Wrapping up this mini-series on R, I’m going to link to a notebook which touches on some more advanced topics, especially from the standpoint of a one-hour presentation starting from scratch. In this last post, I plan to gloss over the details and give you the notebook links and let you see what’s going on.
This notebook started as a lab assignment for a the Polyglot .NET group in the Raleigh-Durham area. Nobody got all the way through the lab, but people did get far enough that I’d call the results a success.
Basically, there are two versions of this notebook: the lab version (which I gave to attendees) and the completed version. If you feel like digging through the lab for a couple hours, you might get more out of it than simply looking at the completed version.
The Data Set
The original data set came from the town of Cary, North Carolina’s open data portal. This data set includes restaurant inspections over the course of approximately one decade. It includes some very interesting details, but is missing one huge part: it has address information, but no latitude and longitude information.
My original plan to take address data and get latitude and longitude was to hit the Google Maps API, which offers 1000 free requests per day. 1000 hits per day is a huge number most days, but when you have over 13,000 requests, it’s not that great an option. As a result, I ended up using the street2coordinates function inside RDSTK. This is a bit slower than Google Maps and didn’t have the nice geocoding methods that ggmap has for Google Maps, but I was able to let the process run overnight and get latitude and longitude details. From there, I saved the file as a text file and make it available for general use.

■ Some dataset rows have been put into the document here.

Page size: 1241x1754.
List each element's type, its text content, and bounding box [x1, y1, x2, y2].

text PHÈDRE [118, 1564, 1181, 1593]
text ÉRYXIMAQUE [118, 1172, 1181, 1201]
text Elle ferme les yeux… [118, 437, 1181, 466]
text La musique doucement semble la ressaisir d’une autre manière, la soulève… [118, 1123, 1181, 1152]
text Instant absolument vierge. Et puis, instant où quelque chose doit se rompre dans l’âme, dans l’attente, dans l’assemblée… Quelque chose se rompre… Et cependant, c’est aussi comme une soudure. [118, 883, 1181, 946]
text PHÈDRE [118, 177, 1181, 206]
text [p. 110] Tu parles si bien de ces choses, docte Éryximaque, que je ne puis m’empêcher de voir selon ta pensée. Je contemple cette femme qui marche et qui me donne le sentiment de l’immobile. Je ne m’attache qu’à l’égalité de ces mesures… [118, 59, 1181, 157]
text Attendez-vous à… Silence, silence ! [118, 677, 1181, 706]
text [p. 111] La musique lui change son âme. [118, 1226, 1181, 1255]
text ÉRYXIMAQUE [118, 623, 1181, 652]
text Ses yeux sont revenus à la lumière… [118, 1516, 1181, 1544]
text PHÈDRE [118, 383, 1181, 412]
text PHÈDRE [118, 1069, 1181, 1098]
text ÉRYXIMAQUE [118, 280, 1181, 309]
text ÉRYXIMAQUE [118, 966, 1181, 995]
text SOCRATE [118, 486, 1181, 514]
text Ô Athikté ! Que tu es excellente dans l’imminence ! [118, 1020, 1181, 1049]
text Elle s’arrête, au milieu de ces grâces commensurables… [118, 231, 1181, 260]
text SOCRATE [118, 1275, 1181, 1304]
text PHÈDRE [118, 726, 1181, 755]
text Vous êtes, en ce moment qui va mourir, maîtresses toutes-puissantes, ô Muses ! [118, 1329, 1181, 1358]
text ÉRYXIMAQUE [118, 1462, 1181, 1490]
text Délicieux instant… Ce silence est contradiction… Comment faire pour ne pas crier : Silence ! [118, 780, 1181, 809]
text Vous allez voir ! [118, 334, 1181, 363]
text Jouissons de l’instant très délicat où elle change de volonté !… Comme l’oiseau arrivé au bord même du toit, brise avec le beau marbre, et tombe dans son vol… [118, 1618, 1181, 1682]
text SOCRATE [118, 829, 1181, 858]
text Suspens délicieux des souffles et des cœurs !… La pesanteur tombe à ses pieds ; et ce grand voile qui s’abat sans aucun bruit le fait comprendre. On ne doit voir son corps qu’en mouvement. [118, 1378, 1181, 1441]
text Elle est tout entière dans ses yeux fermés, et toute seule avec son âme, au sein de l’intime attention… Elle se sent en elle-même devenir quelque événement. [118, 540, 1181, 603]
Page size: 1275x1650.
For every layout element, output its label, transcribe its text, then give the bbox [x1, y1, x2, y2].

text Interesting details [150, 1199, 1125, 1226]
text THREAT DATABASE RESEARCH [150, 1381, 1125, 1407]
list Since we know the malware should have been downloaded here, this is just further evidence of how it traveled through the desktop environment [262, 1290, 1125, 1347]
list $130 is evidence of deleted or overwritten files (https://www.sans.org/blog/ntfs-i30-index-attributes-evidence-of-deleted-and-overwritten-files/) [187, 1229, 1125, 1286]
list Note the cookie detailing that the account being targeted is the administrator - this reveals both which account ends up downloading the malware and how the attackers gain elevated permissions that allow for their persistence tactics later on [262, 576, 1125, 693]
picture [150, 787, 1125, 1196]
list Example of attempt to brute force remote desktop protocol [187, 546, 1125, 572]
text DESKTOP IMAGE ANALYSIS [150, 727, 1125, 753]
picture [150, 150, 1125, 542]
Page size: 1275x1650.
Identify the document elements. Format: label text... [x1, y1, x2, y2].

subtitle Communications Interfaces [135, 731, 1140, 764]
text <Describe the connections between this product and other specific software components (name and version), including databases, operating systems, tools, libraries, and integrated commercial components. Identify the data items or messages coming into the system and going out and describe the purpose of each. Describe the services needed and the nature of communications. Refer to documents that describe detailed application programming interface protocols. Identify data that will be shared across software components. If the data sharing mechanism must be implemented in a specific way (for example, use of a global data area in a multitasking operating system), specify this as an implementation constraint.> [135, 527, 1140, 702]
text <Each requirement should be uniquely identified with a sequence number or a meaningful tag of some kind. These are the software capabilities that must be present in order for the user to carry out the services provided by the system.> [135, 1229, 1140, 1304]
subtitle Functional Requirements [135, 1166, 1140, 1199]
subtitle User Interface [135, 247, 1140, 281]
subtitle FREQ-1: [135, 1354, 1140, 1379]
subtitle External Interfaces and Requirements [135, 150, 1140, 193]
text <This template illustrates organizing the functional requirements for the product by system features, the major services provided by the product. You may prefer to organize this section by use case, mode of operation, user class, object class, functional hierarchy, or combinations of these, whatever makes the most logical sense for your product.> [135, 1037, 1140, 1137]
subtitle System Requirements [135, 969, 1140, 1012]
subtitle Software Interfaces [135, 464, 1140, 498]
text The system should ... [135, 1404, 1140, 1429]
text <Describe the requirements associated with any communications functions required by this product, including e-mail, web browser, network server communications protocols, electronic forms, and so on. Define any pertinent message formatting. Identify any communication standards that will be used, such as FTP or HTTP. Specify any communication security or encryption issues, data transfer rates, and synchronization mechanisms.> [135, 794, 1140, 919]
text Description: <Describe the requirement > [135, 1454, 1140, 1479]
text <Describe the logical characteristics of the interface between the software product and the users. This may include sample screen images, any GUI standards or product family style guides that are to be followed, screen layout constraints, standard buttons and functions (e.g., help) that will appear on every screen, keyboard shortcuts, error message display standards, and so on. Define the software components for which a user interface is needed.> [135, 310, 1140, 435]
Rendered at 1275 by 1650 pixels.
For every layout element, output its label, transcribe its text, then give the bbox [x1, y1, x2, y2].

This notebook takes you through my version of data analysis, including some false starts thrown in to help you understand. I like examples that have built-in failure points because we see them in real life far more often than successes, and so I want to show how I react after hitting a brick wall, ways that I got around the issue at hand, and that in turn helps you later on when you hit a similar wall.
Cool Things We Do
This notebook is full of things that I consider really nice about R:
- Using ggmap to plot data on real Google Maps images, letting users gain immense context
- Cleanse data using dplyr, including filtering results, grouping results, and creating new summary variables that we can plot on a map.
- Make area plots with mean restaurant scores for the whole of Wake County as well as the town of Cary.
This post wraps up my R mini-series. It barely scratches the surface of what you can do with R, but I’m hoping it inspires SQL Server developers to get in on the data analysis game.